While no official word from the union had been released, it was widely assumed that health care and job security are the two main issues the union is fighting for.

On health care, GM has been seeking a Voluntary Employee Benefit Association (VEBA) that would offload the company’s retiree health obligations onto a UAW-administered trust, thereby removing a huge liability from GM’s financial books. Sure to be contested was the extent to which GM funds the trust, since health care costs continue to go up and could easily rise faster than the fund grows.

On Sept. 16, three former UAW regional directors — Jerry Tucker, Paul Schrade and Warren Davis — released a letter critical of a VEBA-type agreement, saying there should be a union-wide discussion before one is agreed to. The letter said such an agreement would “undo decades of hard-won health care benefit protections, paid for in large part by wage diversions, past concessions and increased worker productivity.

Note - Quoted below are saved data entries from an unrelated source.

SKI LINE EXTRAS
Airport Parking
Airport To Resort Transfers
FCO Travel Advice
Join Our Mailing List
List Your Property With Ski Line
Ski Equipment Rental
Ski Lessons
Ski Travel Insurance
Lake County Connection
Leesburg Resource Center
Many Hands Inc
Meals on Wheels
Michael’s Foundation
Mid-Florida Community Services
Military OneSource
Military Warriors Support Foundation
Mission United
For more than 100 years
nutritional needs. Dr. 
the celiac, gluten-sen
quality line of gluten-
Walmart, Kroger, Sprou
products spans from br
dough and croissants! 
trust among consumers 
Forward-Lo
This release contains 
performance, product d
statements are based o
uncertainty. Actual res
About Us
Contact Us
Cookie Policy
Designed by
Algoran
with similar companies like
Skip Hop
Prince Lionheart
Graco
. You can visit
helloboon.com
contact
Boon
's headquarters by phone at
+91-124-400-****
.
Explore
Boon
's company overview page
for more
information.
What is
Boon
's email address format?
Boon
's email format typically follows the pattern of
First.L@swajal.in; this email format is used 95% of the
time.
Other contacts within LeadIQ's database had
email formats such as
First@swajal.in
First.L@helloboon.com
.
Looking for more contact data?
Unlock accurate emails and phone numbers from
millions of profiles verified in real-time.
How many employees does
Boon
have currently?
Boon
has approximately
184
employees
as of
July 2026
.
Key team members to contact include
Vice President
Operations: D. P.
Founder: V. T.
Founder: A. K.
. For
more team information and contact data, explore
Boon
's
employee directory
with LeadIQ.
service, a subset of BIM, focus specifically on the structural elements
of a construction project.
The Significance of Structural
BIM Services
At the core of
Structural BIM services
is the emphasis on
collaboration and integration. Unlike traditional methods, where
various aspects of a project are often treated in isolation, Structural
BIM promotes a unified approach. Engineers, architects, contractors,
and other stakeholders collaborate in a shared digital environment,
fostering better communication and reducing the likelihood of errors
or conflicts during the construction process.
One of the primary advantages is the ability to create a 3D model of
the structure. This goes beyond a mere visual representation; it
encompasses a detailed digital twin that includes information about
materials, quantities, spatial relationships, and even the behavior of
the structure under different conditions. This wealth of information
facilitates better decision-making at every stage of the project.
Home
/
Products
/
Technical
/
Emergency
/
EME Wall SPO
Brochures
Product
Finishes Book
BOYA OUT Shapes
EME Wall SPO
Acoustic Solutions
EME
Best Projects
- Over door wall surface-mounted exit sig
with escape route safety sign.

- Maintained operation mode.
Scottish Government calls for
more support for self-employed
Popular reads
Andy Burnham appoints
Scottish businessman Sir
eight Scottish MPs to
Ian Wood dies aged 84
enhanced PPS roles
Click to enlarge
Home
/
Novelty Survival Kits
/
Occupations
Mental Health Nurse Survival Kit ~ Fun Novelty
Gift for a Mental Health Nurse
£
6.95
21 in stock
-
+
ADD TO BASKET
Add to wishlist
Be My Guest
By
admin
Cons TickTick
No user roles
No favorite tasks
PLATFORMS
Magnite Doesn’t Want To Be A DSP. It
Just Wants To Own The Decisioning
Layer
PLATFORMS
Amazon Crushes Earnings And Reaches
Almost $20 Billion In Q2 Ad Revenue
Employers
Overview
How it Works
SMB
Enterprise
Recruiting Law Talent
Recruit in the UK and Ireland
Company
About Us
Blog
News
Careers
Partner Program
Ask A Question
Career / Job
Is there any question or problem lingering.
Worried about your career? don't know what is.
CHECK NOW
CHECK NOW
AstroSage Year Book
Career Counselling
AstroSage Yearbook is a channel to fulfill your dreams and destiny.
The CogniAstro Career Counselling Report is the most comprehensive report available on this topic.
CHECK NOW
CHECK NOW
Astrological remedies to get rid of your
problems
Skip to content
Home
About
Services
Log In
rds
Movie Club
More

The potential consequences of adopting such a plan will be economically painful, if not disastrous, to those covered by it.”

Observers note that several existing VEBA-type plans, such as the one at Caterpillar, are already bankrupt.

Another major concern for the union has been getting a commitment from GM for workers’ job security and company investments in U.S. auto plants. The auto companies want the “flexibility” to close plants and take more UAW workers off their payroll by outsourcing to suppliers more non-production jobs and power train work.

Still another concern for workers is the push by GM, in a variety of ways, for wage concessions.

If GM cannot outsource all the work it wants to, it would like to pay lower wages to those who remain on its payroll, especially its new hires. A two-tier wage system for these workers and, for that matter, the entire workforce is an idea that GM has floated for some time now. The union has long resisted the introduction of two-tier schemes or the expansion of those that already exist.

A new contract with GM would affect about 412,000 active members, retired members, surviving spouses and other dependents.

Awaiting the results of its negotiations with GM, the UAW indefinitely extended the contracts it has with Ford and Chrysler. Past practice suggests that agreements with Ford and Chrysler may be patterned after the one with GM.